Assigned task:
In the entries below, count every line that has the string "stroke", and answer with that count alone.

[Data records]
····················
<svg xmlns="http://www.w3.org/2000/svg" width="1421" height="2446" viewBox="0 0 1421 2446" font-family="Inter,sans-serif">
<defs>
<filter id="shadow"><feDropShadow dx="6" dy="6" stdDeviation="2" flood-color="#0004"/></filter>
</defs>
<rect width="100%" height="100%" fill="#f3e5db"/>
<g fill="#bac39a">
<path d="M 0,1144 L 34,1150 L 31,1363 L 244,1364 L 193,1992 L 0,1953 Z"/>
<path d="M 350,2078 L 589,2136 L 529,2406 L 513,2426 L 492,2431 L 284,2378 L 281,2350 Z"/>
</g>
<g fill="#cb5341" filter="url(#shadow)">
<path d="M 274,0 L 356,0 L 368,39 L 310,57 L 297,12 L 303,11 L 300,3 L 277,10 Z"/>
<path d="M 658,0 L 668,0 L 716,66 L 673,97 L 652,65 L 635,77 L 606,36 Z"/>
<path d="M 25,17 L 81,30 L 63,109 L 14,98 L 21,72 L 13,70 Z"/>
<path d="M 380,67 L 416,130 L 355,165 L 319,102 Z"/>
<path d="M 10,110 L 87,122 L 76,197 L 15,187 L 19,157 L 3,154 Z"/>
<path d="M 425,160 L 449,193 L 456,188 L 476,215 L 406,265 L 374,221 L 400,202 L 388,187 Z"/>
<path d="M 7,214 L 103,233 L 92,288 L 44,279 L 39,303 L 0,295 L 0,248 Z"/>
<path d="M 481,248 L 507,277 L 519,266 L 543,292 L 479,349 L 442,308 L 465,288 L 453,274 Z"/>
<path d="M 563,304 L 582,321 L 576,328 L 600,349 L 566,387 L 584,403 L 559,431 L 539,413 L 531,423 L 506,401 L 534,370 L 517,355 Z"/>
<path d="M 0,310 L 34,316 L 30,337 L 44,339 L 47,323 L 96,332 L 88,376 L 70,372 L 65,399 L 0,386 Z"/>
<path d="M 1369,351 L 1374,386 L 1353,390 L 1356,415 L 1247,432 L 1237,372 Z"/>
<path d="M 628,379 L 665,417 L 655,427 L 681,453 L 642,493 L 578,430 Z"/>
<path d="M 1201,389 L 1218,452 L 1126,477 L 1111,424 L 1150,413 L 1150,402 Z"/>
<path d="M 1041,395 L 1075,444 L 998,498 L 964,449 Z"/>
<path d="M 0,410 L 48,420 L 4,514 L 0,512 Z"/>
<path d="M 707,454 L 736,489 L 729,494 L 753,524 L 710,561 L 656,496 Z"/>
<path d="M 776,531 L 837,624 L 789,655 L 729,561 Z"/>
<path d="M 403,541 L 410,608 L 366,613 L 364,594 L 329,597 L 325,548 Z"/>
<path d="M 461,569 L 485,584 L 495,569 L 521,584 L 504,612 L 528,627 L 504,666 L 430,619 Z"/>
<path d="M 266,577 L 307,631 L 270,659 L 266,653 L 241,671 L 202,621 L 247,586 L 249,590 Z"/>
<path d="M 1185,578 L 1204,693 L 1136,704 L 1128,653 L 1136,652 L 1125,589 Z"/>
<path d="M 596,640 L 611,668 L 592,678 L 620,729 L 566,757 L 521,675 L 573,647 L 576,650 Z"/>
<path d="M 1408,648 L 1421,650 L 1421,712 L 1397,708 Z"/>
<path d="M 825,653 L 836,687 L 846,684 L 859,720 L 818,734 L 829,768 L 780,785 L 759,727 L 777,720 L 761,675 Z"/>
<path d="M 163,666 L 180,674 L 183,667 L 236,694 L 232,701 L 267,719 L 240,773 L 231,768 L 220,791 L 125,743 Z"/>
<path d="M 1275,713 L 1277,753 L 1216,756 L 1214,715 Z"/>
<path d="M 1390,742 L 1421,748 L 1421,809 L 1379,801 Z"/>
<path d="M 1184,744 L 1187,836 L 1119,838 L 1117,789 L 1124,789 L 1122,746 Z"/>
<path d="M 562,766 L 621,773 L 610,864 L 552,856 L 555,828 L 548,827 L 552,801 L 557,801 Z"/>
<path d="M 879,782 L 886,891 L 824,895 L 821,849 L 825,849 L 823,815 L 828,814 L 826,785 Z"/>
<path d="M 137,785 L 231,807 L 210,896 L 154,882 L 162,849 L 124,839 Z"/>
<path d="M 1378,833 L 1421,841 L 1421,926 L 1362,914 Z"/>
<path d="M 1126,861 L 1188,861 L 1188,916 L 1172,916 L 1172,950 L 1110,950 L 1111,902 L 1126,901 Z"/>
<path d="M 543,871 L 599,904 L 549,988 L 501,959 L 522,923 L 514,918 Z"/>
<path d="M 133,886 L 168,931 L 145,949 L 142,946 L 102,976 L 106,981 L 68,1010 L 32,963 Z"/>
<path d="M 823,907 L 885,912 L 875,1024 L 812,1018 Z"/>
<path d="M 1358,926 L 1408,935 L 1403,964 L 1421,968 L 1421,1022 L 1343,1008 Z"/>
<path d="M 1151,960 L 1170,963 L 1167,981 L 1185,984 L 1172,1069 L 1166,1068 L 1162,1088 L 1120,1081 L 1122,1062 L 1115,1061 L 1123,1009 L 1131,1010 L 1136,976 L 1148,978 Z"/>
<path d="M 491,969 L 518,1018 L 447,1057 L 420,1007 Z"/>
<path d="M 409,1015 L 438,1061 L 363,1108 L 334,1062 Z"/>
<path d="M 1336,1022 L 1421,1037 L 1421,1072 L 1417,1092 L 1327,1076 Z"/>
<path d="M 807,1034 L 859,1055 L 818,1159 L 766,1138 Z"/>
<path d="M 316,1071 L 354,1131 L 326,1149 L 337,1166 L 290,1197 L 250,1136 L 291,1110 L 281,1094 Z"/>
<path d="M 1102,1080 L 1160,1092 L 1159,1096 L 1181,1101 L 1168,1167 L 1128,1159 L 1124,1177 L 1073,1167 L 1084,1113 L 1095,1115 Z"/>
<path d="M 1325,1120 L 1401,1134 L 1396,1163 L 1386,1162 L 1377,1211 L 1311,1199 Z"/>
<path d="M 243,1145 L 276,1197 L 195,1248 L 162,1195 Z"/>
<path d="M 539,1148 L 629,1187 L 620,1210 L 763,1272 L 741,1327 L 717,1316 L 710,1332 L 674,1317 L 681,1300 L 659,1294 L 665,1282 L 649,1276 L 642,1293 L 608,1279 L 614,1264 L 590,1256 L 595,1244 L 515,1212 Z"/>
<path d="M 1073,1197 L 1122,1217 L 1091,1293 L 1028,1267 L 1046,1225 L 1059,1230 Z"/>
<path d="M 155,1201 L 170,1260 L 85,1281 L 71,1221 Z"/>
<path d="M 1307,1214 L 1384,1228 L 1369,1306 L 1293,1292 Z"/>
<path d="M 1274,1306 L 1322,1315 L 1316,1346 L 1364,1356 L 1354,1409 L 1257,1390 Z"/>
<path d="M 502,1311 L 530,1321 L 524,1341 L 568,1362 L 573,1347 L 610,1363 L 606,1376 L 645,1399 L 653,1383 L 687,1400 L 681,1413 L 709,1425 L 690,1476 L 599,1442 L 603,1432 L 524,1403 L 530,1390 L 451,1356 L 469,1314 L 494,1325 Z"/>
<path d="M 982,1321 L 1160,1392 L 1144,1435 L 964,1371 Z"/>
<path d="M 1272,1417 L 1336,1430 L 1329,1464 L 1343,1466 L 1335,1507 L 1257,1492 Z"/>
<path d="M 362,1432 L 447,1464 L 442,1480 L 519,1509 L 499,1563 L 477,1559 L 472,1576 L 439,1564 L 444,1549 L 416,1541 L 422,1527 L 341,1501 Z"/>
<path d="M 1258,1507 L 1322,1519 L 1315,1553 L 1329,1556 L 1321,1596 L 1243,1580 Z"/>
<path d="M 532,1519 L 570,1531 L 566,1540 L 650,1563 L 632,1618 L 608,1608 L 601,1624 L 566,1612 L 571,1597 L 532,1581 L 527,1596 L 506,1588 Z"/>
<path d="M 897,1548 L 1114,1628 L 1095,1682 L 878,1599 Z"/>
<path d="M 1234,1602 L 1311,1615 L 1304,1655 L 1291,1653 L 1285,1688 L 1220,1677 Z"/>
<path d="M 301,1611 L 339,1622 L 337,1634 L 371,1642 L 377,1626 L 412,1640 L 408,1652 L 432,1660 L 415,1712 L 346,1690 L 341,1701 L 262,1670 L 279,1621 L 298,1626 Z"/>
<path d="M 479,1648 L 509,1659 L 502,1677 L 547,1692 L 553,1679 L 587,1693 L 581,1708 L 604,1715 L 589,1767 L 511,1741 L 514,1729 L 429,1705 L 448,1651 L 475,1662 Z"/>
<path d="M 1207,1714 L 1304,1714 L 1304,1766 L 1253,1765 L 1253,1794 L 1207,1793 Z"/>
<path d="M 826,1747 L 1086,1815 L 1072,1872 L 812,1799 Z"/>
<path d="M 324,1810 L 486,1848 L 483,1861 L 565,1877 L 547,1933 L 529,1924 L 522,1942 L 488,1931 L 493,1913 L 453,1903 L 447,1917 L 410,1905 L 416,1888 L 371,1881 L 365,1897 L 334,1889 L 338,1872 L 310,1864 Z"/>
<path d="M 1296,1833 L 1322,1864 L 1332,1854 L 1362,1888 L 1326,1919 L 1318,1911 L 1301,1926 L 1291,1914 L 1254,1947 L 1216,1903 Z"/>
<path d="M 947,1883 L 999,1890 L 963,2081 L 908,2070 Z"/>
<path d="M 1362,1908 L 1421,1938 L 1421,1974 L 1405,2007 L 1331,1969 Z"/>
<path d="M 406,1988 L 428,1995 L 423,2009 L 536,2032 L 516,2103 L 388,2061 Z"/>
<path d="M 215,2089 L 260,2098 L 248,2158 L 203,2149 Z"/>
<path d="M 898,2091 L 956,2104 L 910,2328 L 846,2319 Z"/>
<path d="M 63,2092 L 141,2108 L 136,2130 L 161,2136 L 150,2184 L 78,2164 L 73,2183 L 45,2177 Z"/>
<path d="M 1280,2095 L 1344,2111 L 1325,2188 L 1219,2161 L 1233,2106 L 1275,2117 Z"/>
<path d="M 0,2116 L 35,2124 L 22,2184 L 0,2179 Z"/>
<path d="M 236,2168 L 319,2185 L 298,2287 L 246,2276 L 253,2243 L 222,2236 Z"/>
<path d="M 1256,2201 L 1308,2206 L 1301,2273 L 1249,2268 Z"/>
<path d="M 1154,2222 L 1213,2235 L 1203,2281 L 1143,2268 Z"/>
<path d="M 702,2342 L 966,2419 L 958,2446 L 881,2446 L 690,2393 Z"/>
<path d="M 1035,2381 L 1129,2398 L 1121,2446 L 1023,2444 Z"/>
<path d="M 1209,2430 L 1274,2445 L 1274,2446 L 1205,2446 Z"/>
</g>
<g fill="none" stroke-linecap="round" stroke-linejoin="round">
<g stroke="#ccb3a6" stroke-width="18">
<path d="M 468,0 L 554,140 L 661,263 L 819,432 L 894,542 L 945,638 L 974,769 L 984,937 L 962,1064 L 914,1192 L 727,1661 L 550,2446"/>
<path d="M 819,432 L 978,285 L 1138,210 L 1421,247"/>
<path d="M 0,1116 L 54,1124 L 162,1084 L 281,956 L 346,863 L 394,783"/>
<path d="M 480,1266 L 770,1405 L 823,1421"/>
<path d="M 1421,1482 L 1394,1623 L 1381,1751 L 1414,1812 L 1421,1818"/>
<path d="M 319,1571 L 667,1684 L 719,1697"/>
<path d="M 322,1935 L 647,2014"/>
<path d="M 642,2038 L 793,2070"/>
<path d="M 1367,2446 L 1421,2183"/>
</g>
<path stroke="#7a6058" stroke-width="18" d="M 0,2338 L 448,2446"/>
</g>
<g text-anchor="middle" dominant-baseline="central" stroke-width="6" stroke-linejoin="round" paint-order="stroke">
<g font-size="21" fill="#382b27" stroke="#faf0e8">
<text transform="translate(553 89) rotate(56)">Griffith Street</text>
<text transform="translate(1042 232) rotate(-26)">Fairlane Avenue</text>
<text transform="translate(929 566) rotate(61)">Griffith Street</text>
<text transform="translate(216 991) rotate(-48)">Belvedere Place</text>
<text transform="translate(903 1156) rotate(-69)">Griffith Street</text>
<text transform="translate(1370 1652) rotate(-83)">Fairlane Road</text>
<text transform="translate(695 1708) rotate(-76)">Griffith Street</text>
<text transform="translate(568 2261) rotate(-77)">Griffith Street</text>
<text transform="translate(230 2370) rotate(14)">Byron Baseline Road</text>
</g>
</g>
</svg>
····················
Answer to the problem:
5